A few first aid tips: If there’s bleeding, apply pressure to the wound. If it’s a main artery, you’ll need lots of pressure. You can also use fabric as a tourniquet above the bleeding point. If they’re unconscious because of a head injury, open their airway. If they’re unconscious as a result of a stroke, open their airway and put them in the recovery position. The same goes for an overdose. If someone’s been stabbed, leave the knife in. But before any of that, call an ambulance.

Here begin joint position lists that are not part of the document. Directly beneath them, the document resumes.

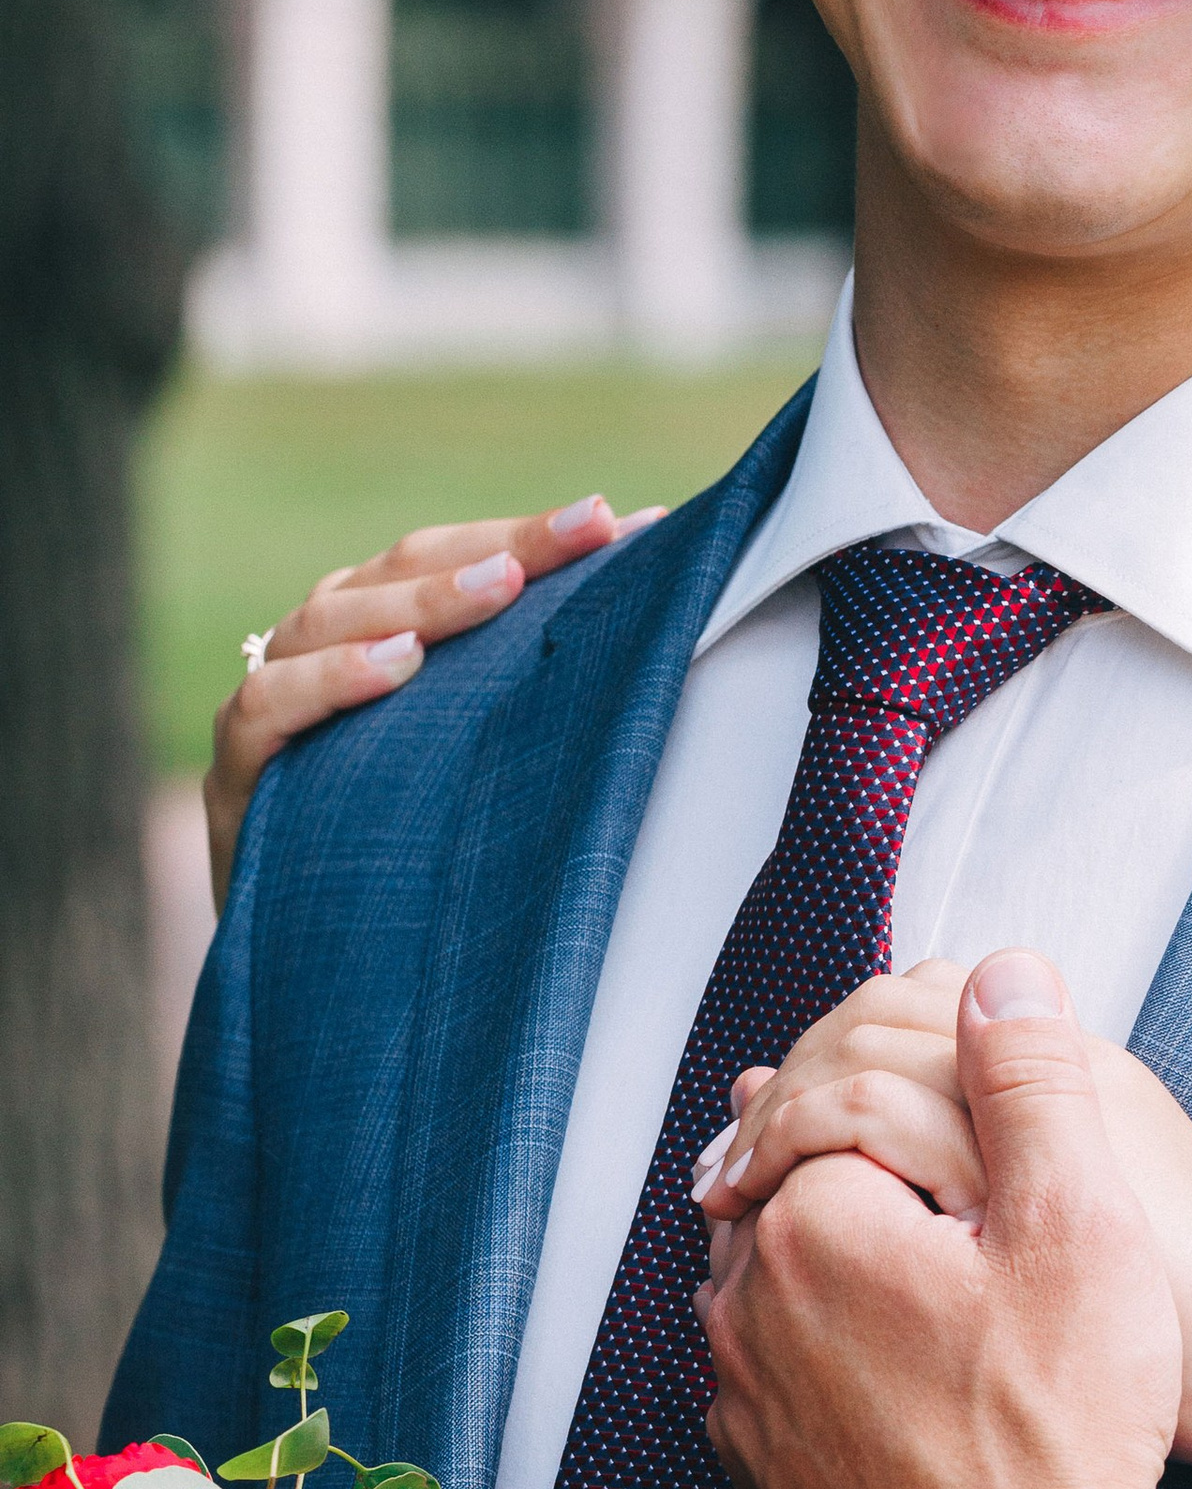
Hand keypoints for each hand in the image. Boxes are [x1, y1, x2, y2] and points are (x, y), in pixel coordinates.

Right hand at [206, 493, 663, 906]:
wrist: (316, 965)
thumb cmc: (414, 843)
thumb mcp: (477, 760)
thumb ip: (529, 689)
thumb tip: (656, 621)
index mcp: (382, 627)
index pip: (453, 557)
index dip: (530, 535)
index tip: (619, 522)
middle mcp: (322, 645)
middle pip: (398, 569)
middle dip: (499, 548)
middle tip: (581, 532)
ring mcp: (272, 701)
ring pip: (328, 619)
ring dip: (422, 601)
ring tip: (500, 587)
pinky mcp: (237, 769)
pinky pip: (269, 706)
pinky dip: (328, 679)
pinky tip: (395, 667)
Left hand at [698, 968, 1191, 1485]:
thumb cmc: (1070, 1437)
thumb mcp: (1084, 1229)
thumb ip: (1033, 1083)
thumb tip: (1001, 971)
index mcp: (811, 1219)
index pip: (846, 1087)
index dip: (926, 1074)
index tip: (989, 1095)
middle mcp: (744, 1299)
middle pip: (798, 1168)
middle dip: (868, 1146)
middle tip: (956, 1150)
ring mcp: (742, 1392)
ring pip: (778, 1260)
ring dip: (839, 1232)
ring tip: (933, 1236)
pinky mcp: (760, 1465)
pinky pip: (776, 1351)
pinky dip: (824, 1325)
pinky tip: (900, 1341)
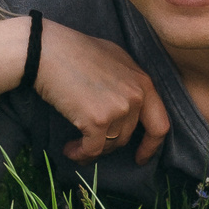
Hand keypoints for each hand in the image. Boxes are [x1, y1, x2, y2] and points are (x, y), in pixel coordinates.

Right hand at [0, 17, 170, 162]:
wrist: (48, 51)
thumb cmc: (76, 51)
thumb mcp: (115, 60)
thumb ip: (129, 82)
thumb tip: (130, 106)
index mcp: (143, 82)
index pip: (160, 124)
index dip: (151, 146)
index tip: (141, 158)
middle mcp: (136, 96)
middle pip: (127, 137)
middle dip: (108, 145)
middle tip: (91, 144)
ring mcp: (119, 108)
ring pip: (110, 145)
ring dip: (92, 149)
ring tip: (75, 144)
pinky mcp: (98, 120)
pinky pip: (92, 149)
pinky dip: (80, 154)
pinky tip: (69, 149)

He’s still alive. His eyes are closed and his mouth is scrunched in a look of grim determination. Armed police follow him

21.10

Baxter has a map of all the late-night spots in London. While the barista is preparing our flat whites, a call comes on Bird’s radio: a stabbing in Finsbury Park. Luckily, the other team is closer. The barista looks shocked at the incursion, then looks down at her feet.

21.22

Londoners are playing with explosives, firing rockets into the air. Two years before the 1605 gunpowder plot, several parishes of the City of London had begun continuously compiling weekly death statistics. One roundup from 1632 still survives today. Among others, 13 people are recorded to have died “planet stricken” – made incurably ill by the position of celestial bodies – 62 expired “suddenly”, 11 succumbed to grief and one fatality is listed as: “Bit [by] a mad dog.”

21.50

We’re in the control room at Vauxhall. Every emergency call in London passes through here. There are dozens of frantic operators. The noise swells and someone shouts for quiet. The news plays constantly on large screens in case there’s a large-scale incident. Staff have access to every Transport for London security camera in the city. Working with the Metropolitan police, they can access many others too. In front of me, Baxter helps an operator keep track of an ever-expanding, colour-coded list. It’s a list of every reported medical incident in London. Operators are expected to categorise them and dispatch teams if necessary. Every second, the list moves and grows with the flow of London’s suffering.

21.51

Male stuck in a ditch – Barnet. Fallen, hit head, bleeding – Wimbledon. Coughing up blood – Enfield. Sickle cell crisis – Blackheath. Discharged from hospital, refusing medical care, saying they want to die – Sutton. Taken cocaine – Holiday Inn, Brentford. Bitten by a black widow spider … Had chem sex, not with it – Battersea.

22.50

Someone passes me a headset and suddenly I’m listening in on a call. A little girl has hurt her leg but she’s breathing. The caller says they’ll stay with her until the ambulance arrives. The highest priority calls are labelled “Echo1”. This category of call means the two preliminary questions – “Are they breathing?” and “Are they aware?” – have both been answered no.

23.30

We’ve returned to the trauma unit to visit the first patient of the day, the man with the head injury and the Smirnoff bottle. He’s propped up against the bed, his pillow tinged with reddish brown stains. He’s alive. “Hello, sir?” Bird asks, “you OK?” He’s drowsy, asks for water and pain relief. “I need my phone,” he says. “Someone attacked me. I dodged them. I put them on the floor.” Bird tells him that he’s injured his skull. “Do you have a family?” she asks. He tells her he lives by himself. No one knows where his phone is.

23.45

The shift ends back on the helipad. To the east the towers of Canary Wharf glitter like a far off fairy kingdom, competing with their counterparts to the west in the City. All around us, fireworks are exploding into the night. I’ve never seen fireworks from above before. Londoners are celebrating their survival.